Dataset excerpts
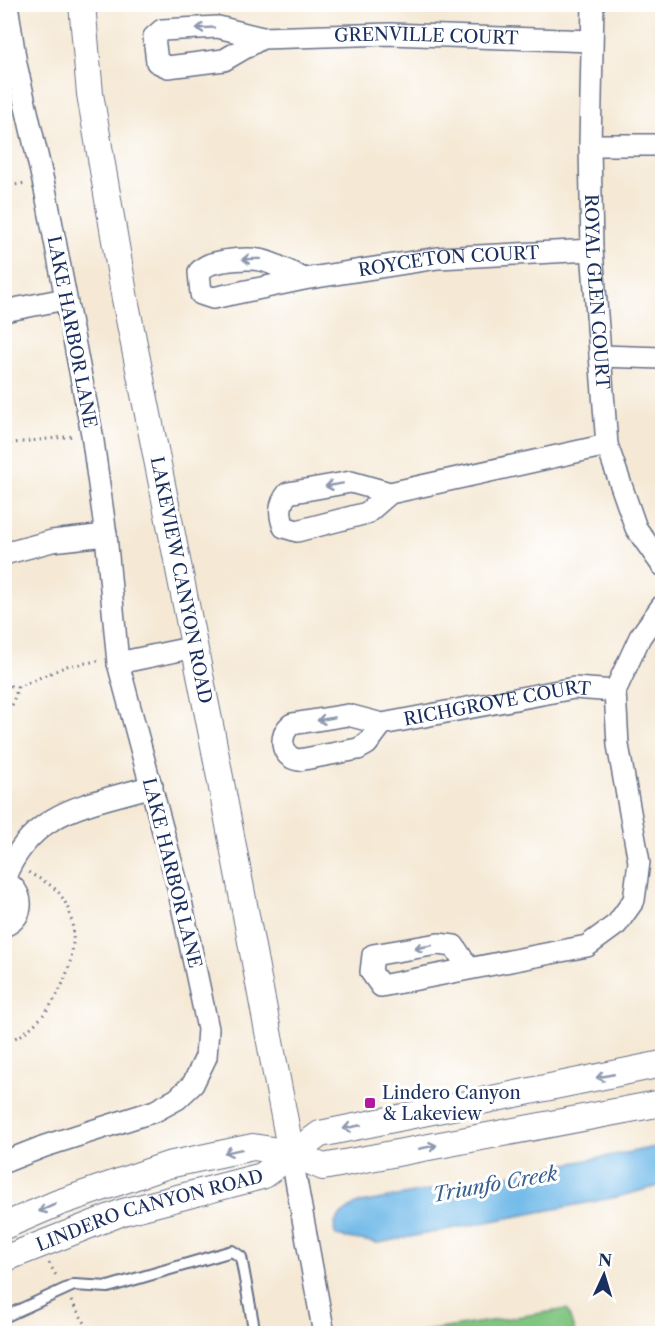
<svg xmlns="http://www.w3.org/2000/svg" width="667" height="1338" font-family="'Libre Caslon Text',serif">
	<rect width="100%" height="100%" fill="#fff"/>
	<filter id="ink" filterUnits="userSpaceOnUse"><feTurbulence type="fractalNoise" baseFrequency=".0167" numOctaves="2"/><feDisplacementMap in="SourceGraphic" scale="12" xChannelSelector="R" yChannelSelector="G"/><feConvolveMatrix kernelMatrix="1 2 1 2 8 2 1 2 1" color-interpolation-filters="sRGB"/></filter>
	<filter id="wash" filterUnits="userSpaceOnUse"><feTurbulence type="fractalNoise" baseFrequency=".008" numOctaves="4" result="noise"/><feDisplacementMap in="SourceGraphic" scale="24" xChannelSelector="R" yChannelSelector="G"/><feGaussianBlur stdDeviation="1.35" result="paint"/><feColorMatrix in="noise" values="0 0 0 0 0 0 0 0 0 0 0 0 0 0 0 0 0 1.4 0 .05"/><feComposite in="paint" operator="in"/></filter>
	<g filter="url(#wash)">
		<rect width="100%" height="100%" fill="#f5e9d5"/>
		<path fill="#81c680" stroke="#4e7a6f" stroke-width="1.5" d="M 567,1309 L 575,1333 L 414,1333 Z"/>
		<path fill="#6fb9e8" stroke="#4574a3" stroke-width="1.5" d="M 662,1146 L 662,1185 L 617,1197 L 378,1243 L 336,1236 C 329,1219 344,1213 356,1204 Z"/>
	</g>
	<g filter="url(#ink)">
		<g fill="none" stroke-linecap="round" stroke-linejoin="round">
			<g stroke="#677088" stroke-width="14">
				<path id="service" d="M 4,1317 L 74,1285 L 108,1287 L 232,1251 L 241,1257 L 255,1334"/>
			</g>
			<g stroke="#677088" stroke-width="24">
				<g id="minor">
					<path id="s1" d="M 593,4 L 590,145 L 592,250 L 607,445 L 636,528 L 662,565"/>
					<path id="s2" d="M 262,38 L 224,60 L 168,67 L 157,62 L 154,37 L 162,30 L 218,27 L 262,38 L 390,34 L 591,41"/>
					<path d="M 590,145 L 662,145"/>
					<path id="s3" d="M 304,279 C 270,262 263,255 224,261 C 213,263 206,264 199,272 L 201,294 L 213,298 L 304,279 L 438,258 L 592,250"/>
					<path d="M 4,311 L 65,299"/>
					<path d="M 600,356 L 662,358"/>
					<path d="M 390,493 L 351,482 L 288,493 C 279,504 279,514 284,527 L 297,531 L 367,513 L 390,493 L 607,445"/>
					<path d="M 4,554 L 52,541 L 106,535"/>
					<path d="M 118,663 L 195,647"/>
					<path id="s4" d="M 382,724 L 367,744 L 358,749 L 299,760 C 280,758 278,734 292,724 L 348,715 L 382,724 L 574,688 L 615,691"/>
					<path d="M 4,879 C 33,808 86,806 152,786"/>
					<path d="M 4,881 C 24,890 27,917 4,926"/>
					<path d="M 469,969 L 454,946 L 438,944 L 373,955 L 371,972 L 381,986 L 587,946 L 617,924 L 634,900 L 639,862 L 618,745 L 615,691 L 640,637 L 662,606"/>
					<path d="M 291,1153 L 324,1334"/>
					<path d="M 4,1162 L 45,1146 L 155,1111 L 177,1099 L 193,1084 L 206,1057 L 208,1029 L 178,887 L 118,663 L 106,535 L 92,434 L 46,194 L 16,64 L 7,4"/>
				</g>
			</g>
			<g stroke="#677088" stroke-width="28">
				<g id="tertiary">
					<path id="s5" d="M 82,4 L 90,94 L 125,299 L 211,730 L 291,1153"/>
					<path d="M 4,1226 L 58,1203 L 168,1165 L 253,1147 L 291,1153 L 323,1167 L 662,1103"/>
					<path id="s6" d="M 4,1259 L 123,1212 L 262,1176 L 320,1134 L 662,1064"/>
				</g>
			</g>
			<path stroke="#677088" stroke-width="3" stroke-dasharray="1.5 4.5" stroke-linecap="butt" d="M 4,187 L 26,183
				M 4,444 L 74,436
				M 4,685 L 18,687
				M 4,714 L 12,705 L 18,687 L 67,666 L 98,661
				M 4,1042 C 11,1039 20,1037 25,1032 C 64,1004 91,934 59,893 C 52,884 37,878 28,872
				M 49,1263 L 57,1277
				M 71,1301 L 92,1334"/>
			<use href="#service" stroke="#fff" stroke-width="10"/>
			<use href="#minor" stroke="#fff" stroke-width="21"/>
			<use href="#tertiary" stroke="#fff" stroke-width="26"/>
		</g>
		<defs><path id="oneway-shaft" d="M-6 0H5M1.5-3L5.5 0L1.5 3" fill="none" stroke-width="1.6" stroke-linecap="round" stroke-linejoin="round" transform="scale(1.5)"/></defs>
		<g stroke="#8d97ae">
			<use href="#oneway-shaft" transform="translate(205 28) rotate(177)"/>
			<use href="#oneway-shaft" transform="translate(251 259) rotate(179)"/>
			<use href="#oneway-shaft" transform="translate(334 485) rotate(170)"/>
			<use href="#oneway-shaft" transform="translate(326 719) rotate(170)"/>
			<use href="#oneway-shaft" transform="translate(423 947) rotate(170)"/>
			<use href="#oneway-shaft" transform="translate(605 1076) rotate(169)"/>
			<use href="#oneway-shaft" transform="translate(352 1127) rotate(169)"/>
			<use href="#oneway-shaft" transform="translate(428 1147) rotate(-11)"/>
			<use href="#oneway-shaft" transform="translate(233 1151) rotate(168)"/>
			<use href="#oneway-shaft" transform="translate(47 1208) rotate(156)"/>
		</g>
	</g>
	<rect fill="#b5179e" stroke="#fff" stroke-width="2" x="364" y="1097" width="12" height="12" rx="3"/>
	<g text-anchor="middle" stroke-width="6" stroke-linejoin="round" paint-order="stroke">
		<g font-size="18" fill="#1b2f5e" stroke="#fff">
			<text dy="6" stroke="none"><textPath href="#s2" startOffset="414">GRENVILLE COURT</textPath></text>
			<text dy="6" stroke="none"><textPath href="#s3" startOffset="386">ROYCETON COURT</textPath></text>
			<text dy="6" stroke="none"><textPath href="#s1" startOffset="288">ROYAL GLEN COURT</textPath></text>
			<text transform="translate(72 332) rotate(79)" y="6">LAKE HARBOR LANE</text>
			<text dy="6" stroke="none"><textPath href="#s5" startOffset="585">LAKEVIEW CANYON ROAD</textPath></text>
			<text dy="6" stroke="none"><textPath href="#s4" startOffset="352">RICHGROVE COURT</textPath></text>
			<text transform="translate(172 873) rotate(76)" y="6">LAKE HARBOR LANE</text>
			<text dy="6" stroke="none"><textPath href="#s6" startOffset="154">LINDERO CANYON ROAD</textPath></text>
		</g>
		<g font-size="18" fill="#1b2f5e" stroke="#fff" text-anchor="start">
			<text x="382" y="1099">Lindero Canyon<tspan x="382" dy="21">&amp; Lakeview</tspan></text>
		</g>
		<g font-size="20" font-style="italic" fill="#385f8e" stroke="#fff">
			<text transform="translate(495 1184) rotate(-10)" y="7">Triunfo Creek</text>
		</g>
	</g>
	<rect width="667" height="1338" fill="none" stroke="#fff" stroke-width="24"/>
	<g transform="translate(604 1275) rotate(4)" stroke="#ffffff" stroke-width="4.5" paint-order="stroke">
	<path d="M0-4.5L10 22L0 15L-10 22Z" fill="#1b2f5e"/>
	<text y="-9" font-size="16" font-weight="bold" text-anchor="middle" fill="#1b2f5e">N</text>
	</g>
</svg>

** What to produce **
Filter the data above by the word "none" and copy every line that matches.

** The completed task **
		<g fill="none" stroke-linecap="round" stroke-linejoin="round">
		<defs><path id="oneway-shaft" d="M-6 0H5M1.5-3L5.5 0L1.5 3" fill="none" stroke-width="1.6" stroke-linecap="round" stroke-linejoin="round" transform="scale(1.5)"/></defs>
			<text dy="6" stroke="none"><textPath href="#s2" startOffset="414">GRENVILLE COURT</textPath></text>
			<text dy="6" stroke="none"><textPath href="#s3" startOffset="386">ROYCETON COURT</textPath></text>
			<text dy="6" stroke="none"><textPath href="#s1" startOffset="288">ROYAL GLEN COURT</textPath></text>
			<text dy="6" stroke="none"><textPath href="#s5" startOffset="585">LAKEVIEW CANYON ROAD</textPath></text>
			<text dy="6" stroke="none"><textPath href="#s4" startOffset="352">RICHGROVE COURT</textPath></text>
			<text dy="6" stroke="none"><textPath href="#s6" startOffset="154">LINDERO CANYON ROAD</textPath></text>
	<rect width="667" height="1338" fill="none" stroke="#fff" stroke-width="24"/>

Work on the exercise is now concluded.